→ Problems to work on:
a) In the passage on the Jersey Boys copyright case, rewrite the part starting at "After long and" and ending at "unprotected by copyright.", changing "jury" to "panel" throughout.
b) In the passage on the Jersey Boys copyright case, who ghost-wrote Tommy DeVito's book about the Band?

→ Document passage:
☆ ☆ ☆ ☆

The Jersey Boys is a Broadway musical (the “Play”) about the musical quartet, The Four Seasons (the “Band”). It debuted in 2005 and ran for over 10 years, toured the country repeatedly and was adapted into a movie in 2014.

In the late 1980s, Band member, Tommy DeVito wrote an autobiographical “tell all" book about the Band. The book was ghost-written by Rex Woodard (“the Work”).  The Work was completed before the Play had been written and produced.

DeVito’s widow, Donna Corbello, sued Frankie Valli (the Band’s lead singer) and a lot of other people for copyright infringement alleging that the Play was an unauthorized derivative of the Work.

After long and arduous years of procedural history, including summary judgment orders and one previous appeal, the case was presented to a jury who found that infringement had occurred. The district court granted the defendants’ motion for judgment as a matter of law. The court overrode the jury’s findings and held that the similar elements in the Work and the Play were facts and not protected by copyright.

Donna appealed. The Ninth Circuit Court of Appeals affirmed the judgment. The Ninth Circuit rested its decision on the "unremarkable proposition" that facts, in and of themselves, may not form the basis for a copyright claims. Historical facts, common phrases and scenes-a-faire (scenes that are indispensable, or at least standard, in the treatment of a given idea) are unprotected by copyright.

☆ ☆ ☆ ☆

→ Source data:
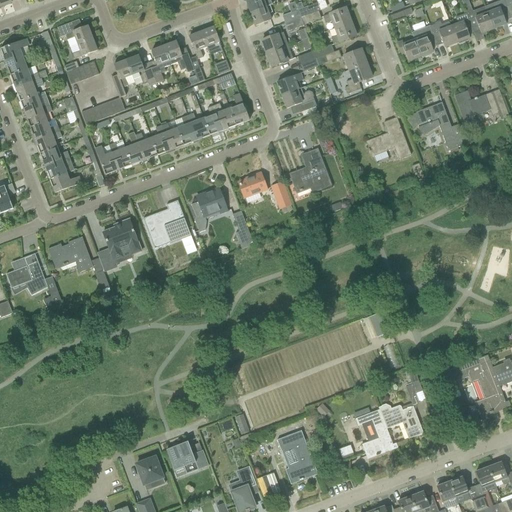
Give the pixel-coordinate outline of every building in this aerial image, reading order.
[(269,0),(245,0),(251,13),(270,6),(272,5),(269,0)] [(325,1),(327,0),(315,0),(317,3),(298,10),(301,18),(318,12),(327,8),(325,1)] [(467,0),(460,0),(466,14),(467,14),(474,33),(479,31),(480,34),(493,29),(485,7),(472,12),(467,0)] [(503,0),(502,0),(498,0),(500,2),(485,7),(493,29),(506,25),(505,21),(511,19),(506,7),(503,0)] [(427,2),(422,5),(424,12),(430,9),(427,2)] [(268,15),(272,13),(270,6),(251,13),(256,27),(270,21),(268,15)] [(350,13),(349,10),(347,9),(345,9),(323,17),(325,25),(331,23),(333,29),(350,23),(348,15),(350,15),(350,13)] [(411,15),(412,13),(410,9),(403,12),(405,18),(411,15)] [(284,24),(301,18),(298,10),(281,16),(284,24)] [(318,12),(304,17),(307,24),(321,19),(318,12)] [(392,22),(405,18),(403,12),(390,16),(392,22)] [(457,24),(450,27),(457,43),(459,44),(463,43),(464,41),(465,40),(464,40),(469,38),(468,35),(474,33),(467,14),(466,14),(463,15),(455,18),(457,24)] [(303,26),(303,25),(301,18),(284,24),(287,32),(303,26)] [(88,27),(78,30),(75,22),(57,28),(60,38),(65,36),(67,41),(74,39),(76,45),(69,48),(77,45),(92,39),(88,27)] [(355,30),(353,30),(350,23),(333,29),(336,36),(330,38),(333,46),(356,37),(357,36),(358,34),(357,31),(355,30)] [(457,43),(450,26),(450,24),(441,27),(438,24),(430,28),(437,47),(443,45),(444,48),(457,43)] [(216,53),(222,51),(213,28),(201,33),(207,49),(214,46),(216,53)] [(432,49),(437,47),(430,28),(412,34),(414,41),(420,57),(421,57),(423,58),(427,56),(428,54),(433,52),(432,49)] [(52,45),(51,41),(47,32),(41,34),(46,47),(48,47),(52,45)] [(200,51),(207,49),(201,33),(189,37),(197,60),(202,58),(200,51)] [(271,38),(261,41),(266,55),(288,46),(283,33),(278,35),(271,38)] [(79,52),(72,55),(74,60),(88,55),(97,51),(92,39),(77,45),(79,52)] [(29,46),(27,40),(26,40),(0,50),(5,63),(22,56),(19,50),(29,46)] [(408,62),(420,57),(414,41),(403,45),(402,42),(397,44),(401,55),(404,54),(408,62)] [(188,54),(181,57),(176,42),(163,47),(171,66),(177,63),(181,72),(186,70),(187,74),(194,71),(193,71),(194,71),(188,54)] [(52,60),(57,58),(52,45),(48,47),(52,60)] [(271,68),(293,60),(288,46),(266,55),(271,68)] [(331,46),(317,51),(320,58),(325,56),(334,53),(331,46)] [(156,65),(150,67),(156,84),(163,81),(161,74),(165,72),(164,68),(171,66),(163,47),(151,52),(155,61),(156,65)] [(347,72),(366,65),(361,50),(342,57),(347,72)] [(334,53),(325,56),(327,63),(341,58),(339,51),(334,53)] [(300,66),(316,60),(313,52),(297,58),(300,66)] [(22,56),(5,63),(10,76),(27,70),(24,63),(32,60),(30,54),(22,56)] [(143,70),(142,66),(138,56),(126,61),(133,80),(140,78),(142,85),(147,83),(149,87),(156,84),(150,67),(143,70)] [(117,76),(112,78),(115,87),(120,99),(125,97),(122,88),(128,86),(135,84),(133,80),(126,61),(125,61),(124,58),(115,62),(116,65),(113,66),(116,72),(117,76)] [(318,65),(316,60),(300,66),(302,73),(319,67),(318,65)] [(66,73),(72,71),(77,69),(78,68),(76,63),(63,67),(66,73)] [(93,77),(98,75),(94,63),(88,65),(93,77)] [(87,79),(93,77),(88,65),(83,67),(87,79)] [(358,84),(371,79),(366,65),(347,72),(351,81),(346,83),(348,87),(344,88),(347,95),(361,90),(358,84)] [(217,76),(230,71),(228,66),(215,71),(217,76)] [(82,81),(87,79),(83,67),(78,69),(78,68),(77,69),(82,81)] [(198,84),(205,81),(200,68),(194,71),(193,71),(194,71),(198,84)] [(76,84),(82,81),(77,69),(72,71),(76,84)] [(27,70),(10,76),(15,89),(40,80),(37,73),(30,76),(27,70)] [(70,86),(76,84),(72,71),(66,73),(70,86)] [(298,83),(303,81),(300,74),(277,83),(282,96),(300,89),(298,83)] [(220,85),(233,81),(231,75),(218,80),(220,85)] [(40,80),(15,89),(20,102),(37,96),(34,89),(42,86),(40,80)] [(219,86),(220,85),(218,80),(205,85),(207,89),(219,84),(219,86)] [(194,94),(207,89),(205,85),(192,90),(194,94)] [(304,93),(303,96),(300,89),(282,96),(287,109),(299,105),(301,113),(315,107),(313,100),(313,97),(312,93),(308,92),(304,93)] [(181,99),(194,94),(192,90),(179,94),(181,99)] [(491,93),(471,101),(467,92),(454,97),(465,127),(476,123),(474,117),(490,111),(492,117),(498,114),(500,121),(509,118),(506,110),(506,111),(499,114),(491,93)] [(45,93),(37,96),(20,102),(25,115),(50,106),(45,93)] [(167,104),(181,99),(179,94),(165,99),(167,104)] [(249,121),(240,97),(239,95),(232,98),(235,106),(229,109),(236,126),(249,121)] [(119,113),(124,112),(119,99),(114,101),(119,113)] [(113,115),(119,113),(114,101),(109,103),(113,115)] [(108,117),(113,115),(109,103),(103,105),(108,117)] [(458,125),(451,128),(442,103),(441,104),(442,107),(436,109),(434,106),(413,114),(419,129),(423,136),(438,126),(448,152),(466,145),(458,125)] [(102,119),(108,117),(103,105),(98,107),(102,119)] [(229,109),(221,112),(219,105),(213,107),(222,131),(236,126),(229,109)] [(50,106),(25,115),(30,128),(47,122),(44,115),(52,112),(50,106)] [(97,121),(102,119),(98,107),(92,109),(97,121)] [(209,136),(222,131),(213,107),(208,109),(210,116),(203,119),(209,136)] [(91,123),(97,121),(92,109),(86,111),(91,123)] [(77,125),(81,124),(77,111),(72,112),(77,125)] [(85,125),(91,123),(86,111),(81,113),(85,125)] [(203,119),(195,121),(193,114),(187,117),(196,141),(209,136),(203,119)] [(183,146),(196,141),(187,117),(181,119),(184,126),(177,129),(183,146)] [(47,122),(30,128),(35,141),(59,132),(54,119),(47,122)] [(387,134),(366,142),(369,152),(372,158),(374,157),(376,163),(388,158),(386,153),(394,150),(398,161),(411,156),(400,128),(396,119),(383,124),(387,134)] [(177,129),(169,132),(166,125),(161,127),(170,151),(183,146),(177,129)] [(157,156),(170,151),(161,127),(155,129),(158,136),(150,139),(157,156)] [(59,132),(35,141),(40,155),(57,148),(54,141),(62,138),(59,132)] [(135,137),(134,134),(128,136),(132,146),(125,149),(131,166),(144,161),(135,137)] [(150,139),(143,142),(141,135),(135,137),(144,161),(157,156),(150,139)] [(125,149),(117,152),(115,144),(109,146),(112,154),(118,171),(131,166),(125,149)] [(118,171),(112,154),(109,146),(108,147),(111,154),(104,157),(101,147),(95,150),(105,176),(118,171)] [(57,148),(40,155),(45,168),(69,158),(67,152),(59,155),(57,148)] [(332,186),(321,158),(317,149),(300,156),(305,168),(289,175),(296,195),(310,190),(312,194),(332,186)] [(69,158),(45,168),(50,181),(66,174),(74,171),(72,164),(69,158)] [(94,179),(101,177),(96,163),(92,165),(89,166),(94,179)] [(424,180),(423,179),(418,164),(411,167),(417,183),(424,180)] [(66,174),(50,181),(55,194),(81,184),(78,178),(69,181),(66,174)] [(267,192),(264,184),(260,174),(253,177),(253,178),(238,184),(244,200),(267,192)] [(283,183),(270,188),(278,211),(280,210),(290,206),(292,206),(283,183)] [(0,214),(12,209),(4,187),(0,188),(0,214)] [(228,213),(222,199),(219,190),(196,198),(198,203),(191,205),(195,215),(197,229),(199,233),(204,232),(206,223),(204,220),(218,214),(219,217),(228,213)] [(158,214),(143,220),(154,250),(181,240),(181,241),(191,237),(177,201),(166,206),(169,214),(164,216),(164,215),(163,215),(163,214),(162,214),(161,214),(161,213),(160,213),(159,213),(159,214),(158,214)] [(337,204),(330,206),(333,213),(339,210),(337,204)] [(253,247),(251,241),(240,213),(233,216),(239,233),(236,234),(242,251),(253,247)] [(131,255),(141,252),(129,220),(120,224),(121,226),(102,233),(109,250),(97,255),(103,271),(104,272),(116,268),(113,261),(123,258),(120,252),(129,249),(131,255)] [(93,268),(91,262),(82,238),(68,243),(68,245),(61,248),(60,245),(48,250),(55,270),(75,263),(79,274),(93,268)] [(47,289),(38,264),(35,255),(17,261),(18,270),(6,275),(11,289),(25,285),(32,297),(47,289)] [(109,288),(104,272),(103,271),(95,274),(102,291),(109,288)] [(54,321),(66,317),(59,295),(51,297),(55,310),(51,312),(54,321)] [(8,302),(0,304),(0,316),(1,319),(8,316),(12,314),(8,302)] [(377,338),(388,333),(380,313),(369,318),(377,338)] [(489,361),(489,362),(487,356),(477,360),(479,367),(460,374),(457,367),(448,371),(453,383),(468,378),(470,384),(476,382),(483,399),(474,403),(480,418),(507,408),(505,403),(499,386),(492,369),(492,368),(489,361)] [(492,368),(492,369),(499,386),(511,381),(511,361),(510,362),(509,360),(502,362),(503,365),(492,368)] [(415,394),(422,392),(416,376),(409,379),(412,385),(415,394)] [(415,394),(412,385),(405,388),(411,405),(418,402),(415,394)] [(390,410),(389,408),(385,406),(378,408),(379,411),(386,429),(402,423),(409,440),(423,434),(413,407),(411,408),(411,407),(408,408),(408,409),(402,411),(400,407),(399,406),(390,410)] [(355,420),(357,427),(370,422),(377,439),(361,446),(364,451),(367,460),(394,450),(392,445),(386,429),(379,411),(355,420)] [(241,434),(248,431),(242,415),(235,418),(241,434)] [(290,485),(317,475),(301,431),(276,441),(287,469),(285,470),(290,485)] [(186,475),(208,466),(202,451),(192,455),(187,442),(166,450),(174,471),(184,467),(186,475)] [(163,478),(162,476),(155,458),(149,460),(147,459),(142,461),(142,463),(136,465),(143,486),(144,486),(146,491),(151,489),(149,484),(163,478)] [(487,465),(488,468),(495,488),(494,484),(501,482),(502,486),(510,483),(507,478),(506,478),(499,460),(487,465)] [(231,493),(238,511),(243,511),(245,511),(249,510),(248,507),(253,505),(247,489),(256,486),(249,467),(248,467),(249,469),(237,473),(243,489),(231,493)] [(494,490),(495,488),(488,468),(475,472),(480,484),(483,493),(488,491),(490,492),(494,490)] [(273,470),(256,477),(263,495),(280,489),(273,470)] [(462,478),(449,482),(455,498),(462,496),(464,502),(470,500),(466,490),(466,489),(465,487),(462,478)] [(442,485),(436,487),(444,508),(450,506),(451,508),(458,506),(455,498),(449,482),(442,485)] [(423,492),(410,497),(415,511),(418,511),(423,510),(423,511),(438,511),(436,505),(435,505),(429,508),(425,499),(423,492)] [(483,510),(488,508),(483,496),(477,498),(481,510),(483,510)] [(400,508),(393,511),(415,511),(410,497),(397,502),(400,508)] [(475,511),(477,511),(481,510),(477,498),(471,501),(475,511)] [(138,511),(154,511),(150,500),(136,505),(138,511)] [(500,511),(508,511),(505,502),(501,503),(501,504),(498,505),(500,511)]
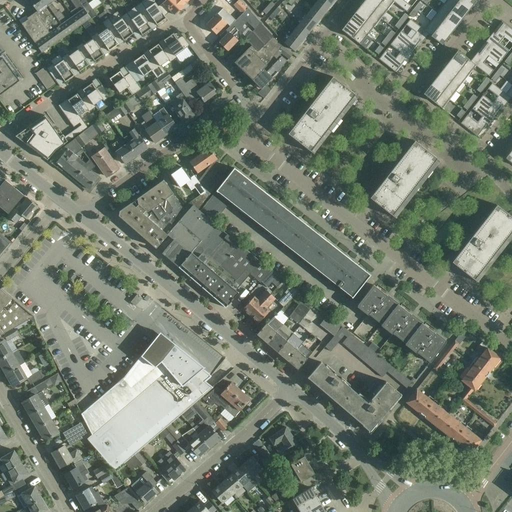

☆ ☆ ☆ ☆

→ Answers for the exercise:
a)
After long and arduous years of procedural history, including summary judgment orders and one previous appeal, the case was presented to a panel who found that infringement had occurred. The district court granted the defendants’ motion for judgment as a matter of law. The court overrode the panel’s findings and held that the similar elements in the Work and the Play were facts and not protected by copyright.

Donna appealed. The Ninth Circuit Court of Appeals affirmed the judgment. The Ninth Circuit rested its decision on the "unremarkable proposition" that facts, in and of themselves, may not form the basis for a copyright claims. Historical facts, common phrases and scenes-a-faire (scenes that are indispensable, or at least standard, in the treatment of a given idea) are unprotected by copyright.

b) Rex Woodard